Essay 02 - Mindwalk

 14 September 2000 


A close friend of mine once told me that you must get away from those that you love in order to continue loving them. He referred, I think, not only to relationships between people, but also to the relationships that we humans have with the world around us. Society, our views, our homes, I think that all of these things, if we live too much in them, lose much of their meaning without exposure the things that contrast with them.

William Blake, the poet that the less reductionist characters in Mindwalk liked so much, thought much the same thing. We experience best, most powerfully, those things that we constantly are reminded of being without. That is perhaps why this film, Mindwalk, takes place at Le Mont Saint-Michel. It is as much an island, as much a way to get away, as many can find in the connected world of today. True, tourists flock to it on a daily basis, but that makes it in some ways even further from home: this is a place that people go to be told what others who lived long before them thought of the world, to experience a world far different from theirs- and perhaps learn from it.

Certainly at least this getting away is the reason that the three characters in the film came. The physicist has been away a long time from her world. Long enough, at least, to think over all that ills it, and let the others know just how wrong it is. The poet does not speak much of his life, but I think that poets and artists always have a tendency and need to get away from their lives. That is perhaps why he brought the politician along. The two have such opposed views that talking about them offers him a fresh look at his own ideas.
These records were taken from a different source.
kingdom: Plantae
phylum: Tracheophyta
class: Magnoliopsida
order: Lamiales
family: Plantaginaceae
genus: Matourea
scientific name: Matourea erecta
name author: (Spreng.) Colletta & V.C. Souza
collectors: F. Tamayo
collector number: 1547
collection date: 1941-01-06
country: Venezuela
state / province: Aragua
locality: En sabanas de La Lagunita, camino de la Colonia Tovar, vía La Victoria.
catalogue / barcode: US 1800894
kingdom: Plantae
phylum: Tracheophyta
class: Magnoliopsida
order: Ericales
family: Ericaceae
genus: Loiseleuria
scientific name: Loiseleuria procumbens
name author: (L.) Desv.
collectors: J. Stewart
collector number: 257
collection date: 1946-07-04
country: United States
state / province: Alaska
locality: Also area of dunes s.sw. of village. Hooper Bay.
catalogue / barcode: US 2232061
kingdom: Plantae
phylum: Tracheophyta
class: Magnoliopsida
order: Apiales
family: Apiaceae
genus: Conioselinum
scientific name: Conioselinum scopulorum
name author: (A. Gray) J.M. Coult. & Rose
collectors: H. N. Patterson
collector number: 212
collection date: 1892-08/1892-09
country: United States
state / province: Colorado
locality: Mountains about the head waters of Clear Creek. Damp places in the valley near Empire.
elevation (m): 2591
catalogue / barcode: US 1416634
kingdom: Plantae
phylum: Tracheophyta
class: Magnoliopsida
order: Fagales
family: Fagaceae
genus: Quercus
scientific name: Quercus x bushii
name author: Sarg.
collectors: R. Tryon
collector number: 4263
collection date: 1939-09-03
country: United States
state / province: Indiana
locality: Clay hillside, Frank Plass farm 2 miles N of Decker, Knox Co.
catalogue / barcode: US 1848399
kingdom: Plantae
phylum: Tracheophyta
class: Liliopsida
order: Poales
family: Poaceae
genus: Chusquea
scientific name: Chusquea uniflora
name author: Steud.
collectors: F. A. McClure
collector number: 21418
The politician, then, must have been surprised to find this 'outing' turn into such a thought-provoking discussion, as he is most likely used to spouting views that he has told himself or been told by others to hold rather than those views that he finds by looking deep into himself.

That, though, is the most important part of this journey for each of them. They have gotten away from their lives, come to one of the most beautiful places on earth to marvel in things beyond their ordinary conception, and brought with them the views that form their conception. By contrasting those views that the constantly reinforce with the things that do not fit them, they learn about themselves. By running into each other, they've been given a rare opportunity to examine themselves- to take a walk through their minds, if you will, and see what they have been so used to seeing that they have been blind to.